Uneingelöste Versprechen

Gern lädt die Stadt Künstler zu Projekten ein, verteilt Preise und kauft Entwürfe. Doch nicht selten versanden die hochfliegenden Pläne.

Düsseldorf. Düsseldorf ist stolz auf seine Künstler, präsentiert Ausstellungen, organisiert Wettbewerbe und kürt Sieger. Aber häufig wird nichts daraus. Die Zahl der nicht realisierten Wettbewerbe ist groß. Die Stadt wäre reich, wenn sie die Entwürfe umgesetzt hätte, denn ihre Sieger bestimmen heute den Kunstmarkt.

In der obersten Etage des Kunstmuseums am Ehrenhof steht auf einem hohen Sockel das Modell eines Stücks Kniebrücke, wobei die graue Unterkonstruktion kleine Figuren beschützt. Auf dem hölzernen Deckel ist mit blauem Filzstift geschrieben: „Thomas Schütte, Die Fremden, Rheinknie-Brücke, Modell, 1993.“ Als Schütte sein Modell wiedersah, war er total überrascht. „Ich habe den Wettbewerb für ein Denkmal der Sinti und Roma gewonnen. Aber die Stadt hat nichts mehr von sich hören lassen. Sie lässt dort das Apollo-Varieté spielen und hat mein Modell einfach behalten.“

Der Leiter der modernen Abteilung, Kay Heymer, fand es eher zufällig im Depot, wohin das Kulturamt die Kunst 2003 abgeschoben hatte. Heute stehen „Die Fremden“ ohne Verweis auf Sinti und Roma als großartige Keramikgruppe auf dem Flachdach des Musik- und Kongresszentrums in Lübeck. Die bunten Figuren mit den traurigen Blicken sind ein Hingucker.

Ähnlich erging es dem Künstler Ferdinand Kriwet. Er hatte 1978 den beschränkten Wettbewerb für den U-Bahnhof Heinrich-Heine-Allee gewonnen. In der Jury saßen Werner Schmalenbach von der Kunstsammlung, Nagelkünstler Günther Uecker, Bildhauer und Maler sowie die kunstsinnigen Dezernenten Rüdiger Recknagel (Bauen) und Bernd Dieckmann (Kultur). Sie waren begeistert von der Idee einer Punktrasterschrift mit 17 000 Lichtpunkten im Blech, die unter der Decke hängen sollten. Kriwet heute: „Ich habe Heine-Texte gelesen, Zitate und Begriffe des Dichters gesammelt und eine spezielle Schrift entwickelt. Doch dann wurde alles abgeblasen. Es hieß plötzlich, es gebe kein Geld.“ Stattdessen hängen nun Gemälde im Bahnhof, die mit jedem vorbeifahrenden Zug schmutziger werden.

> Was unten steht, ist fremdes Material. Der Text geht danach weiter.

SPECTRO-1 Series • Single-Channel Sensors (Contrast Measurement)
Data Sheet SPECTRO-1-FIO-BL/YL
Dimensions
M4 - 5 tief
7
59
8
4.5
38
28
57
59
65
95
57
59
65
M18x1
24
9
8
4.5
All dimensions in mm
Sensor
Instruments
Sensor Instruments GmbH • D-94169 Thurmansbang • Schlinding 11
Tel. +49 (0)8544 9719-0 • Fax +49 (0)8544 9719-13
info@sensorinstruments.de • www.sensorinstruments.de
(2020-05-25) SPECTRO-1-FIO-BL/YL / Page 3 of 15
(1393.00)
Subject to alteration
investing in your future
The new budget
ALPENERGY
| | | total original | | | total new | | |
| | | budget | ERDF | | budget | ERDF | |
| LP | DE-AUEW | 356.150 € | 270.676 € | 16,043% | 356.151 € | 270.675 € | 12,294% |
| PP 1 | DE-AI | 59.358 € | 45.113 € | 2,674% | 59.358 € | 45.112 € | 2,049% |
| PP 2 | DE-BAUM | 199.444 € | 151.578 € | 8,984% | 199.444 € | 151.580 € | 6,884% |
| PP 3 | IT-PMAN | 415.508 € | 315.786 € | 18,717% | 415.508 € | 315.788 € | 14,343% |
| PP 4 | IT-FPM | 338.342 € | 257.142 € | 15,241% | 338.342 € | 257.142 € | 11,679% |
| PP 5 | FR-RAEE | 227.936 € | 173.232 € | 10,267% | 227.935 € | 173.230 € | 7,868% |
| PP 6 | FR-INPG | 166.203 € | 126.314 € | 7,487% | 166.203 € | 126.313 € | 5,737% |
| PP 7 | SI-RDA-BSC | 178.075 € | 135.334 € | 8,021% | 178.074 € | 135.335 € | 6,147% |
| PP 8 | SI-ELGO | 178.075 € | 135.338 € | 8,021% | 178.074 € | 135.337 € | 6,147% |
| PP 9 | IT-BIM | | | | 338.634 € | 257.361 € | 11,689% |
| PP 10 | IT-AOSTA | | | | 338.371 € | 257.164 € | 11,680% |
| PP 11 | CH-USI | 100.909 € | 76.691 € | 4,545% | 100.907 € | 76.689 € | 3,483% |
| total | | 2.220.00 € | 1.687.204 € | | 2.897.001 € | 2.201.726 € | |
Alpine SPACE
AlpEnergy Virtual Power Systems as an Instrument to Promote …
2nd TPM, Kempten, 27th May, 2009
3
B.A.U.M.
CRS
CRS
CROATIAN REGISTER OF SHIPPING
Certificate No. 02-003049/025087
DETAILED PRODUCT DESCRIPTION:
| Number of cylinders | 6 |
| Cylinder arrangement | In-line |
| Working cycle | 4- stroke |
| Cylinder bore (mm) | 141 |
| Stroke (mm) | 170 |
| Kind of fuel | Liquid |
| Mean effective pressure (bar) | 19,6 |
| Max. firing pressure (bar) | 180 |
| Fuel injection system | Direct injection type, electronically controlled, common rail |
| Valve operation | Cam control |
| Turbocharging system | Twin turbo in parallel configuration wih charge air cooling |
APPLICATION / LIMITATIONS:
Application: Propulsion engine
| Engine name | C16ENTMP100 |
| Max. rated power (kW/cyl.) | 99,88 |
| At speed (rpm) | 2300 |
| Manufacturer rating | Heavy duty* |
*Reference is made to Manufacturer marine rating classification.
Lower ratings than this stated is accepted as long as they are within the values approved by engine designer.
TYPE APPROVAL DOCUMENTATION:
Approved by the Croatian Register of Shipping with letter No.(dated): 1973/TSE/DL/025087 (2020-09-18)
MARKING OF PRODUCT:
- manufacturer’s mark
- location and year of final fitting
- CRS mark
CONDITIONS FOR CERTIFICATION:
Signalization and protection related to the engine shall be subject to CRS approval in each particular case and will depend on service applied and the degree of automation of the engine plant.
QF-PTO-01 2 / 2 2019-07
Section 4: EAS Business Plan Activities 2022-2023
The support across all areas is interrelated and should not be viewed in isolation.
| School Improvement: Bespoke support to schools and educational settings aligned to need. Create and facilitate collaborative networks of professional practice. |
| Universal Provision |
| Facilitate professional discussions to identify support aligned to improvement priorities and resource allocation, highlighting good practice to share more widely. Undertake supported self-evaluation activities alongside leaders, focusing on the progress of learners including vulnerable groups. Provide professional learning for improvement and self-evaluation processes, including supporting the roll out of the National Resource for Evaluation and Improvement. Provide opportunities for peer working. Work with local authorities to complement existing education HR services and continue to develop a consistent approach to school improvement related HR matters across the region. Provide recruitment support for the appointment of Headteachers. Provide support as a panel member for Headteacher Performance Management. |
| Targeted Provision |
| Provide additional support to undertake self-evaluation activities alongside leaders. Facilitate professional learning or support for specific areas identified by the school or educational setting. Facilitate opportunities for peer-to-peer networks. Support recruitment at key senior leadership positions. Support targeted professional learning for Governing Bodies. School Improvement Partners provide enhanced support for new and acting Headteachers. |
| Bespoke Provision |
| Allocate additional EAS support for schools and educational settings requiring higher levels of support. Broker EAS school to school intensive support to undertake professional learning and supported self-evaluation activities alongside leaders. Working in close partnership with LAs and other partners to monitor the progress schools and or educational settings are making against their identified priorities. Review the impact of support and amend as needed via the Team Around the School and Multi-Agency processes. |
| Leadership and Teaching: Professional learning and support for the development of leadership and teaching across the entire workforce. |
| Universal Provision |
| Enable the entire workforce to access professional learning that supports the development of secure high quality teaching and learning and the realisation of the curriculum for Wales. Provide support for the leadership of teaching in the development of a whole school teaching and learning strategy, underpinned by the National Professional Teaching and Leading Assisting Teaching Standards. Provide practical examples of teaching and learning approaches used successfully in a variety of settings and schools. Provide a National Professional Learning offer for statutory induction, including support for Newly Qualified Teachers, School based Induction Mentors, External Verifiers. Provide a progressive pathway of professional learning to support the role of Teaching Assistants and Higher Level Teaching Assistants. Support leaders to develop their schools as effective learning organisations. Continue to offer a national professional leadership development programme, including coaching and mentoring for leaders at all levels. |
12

Magdalena Abakanowicz stellte 1993 im Polnischen Institut aus. Sie war längst berühmt. Die Stadt kaufte ihren Entwurf für die Mahn- und Gedenkstätte an: eine bronzene Hand, die über das Dach des Stadthauses an der Mühlenstraße in den Himmel ragen sollte. Doch die deutsch-jüdische Gesellschaft lehnte das Monument als zu kühn ab.

2004 lud Rita Kersting, damalige Chefin des Kunstvereins, anlässlich des 175. Geburtstags ihres Vereins zum Wettbewerb ein. Es ging darum, Kunst im öffentlichen Raum des Medienhafens zu schaffen und der Stadt zu schenken. Die junge Schottin Lucy McKenzie ging als Siegerin hervor, aber die Stadt fand angeblich keine Fläche, um das Geschenk einer merkwürdig schön gestylten Werbedame entgegenzunehmen.

Heute ist McKenzie Professorin der Kunstakademie, Thomas Schütte ein Weltstar, Ferdinand Kriwet erhielt eine große Ausstellung in der Kunsthalle und Magdalena Abakanowicz gilt als eine der wichtigsten Bildhauerinnen der älteren Generation.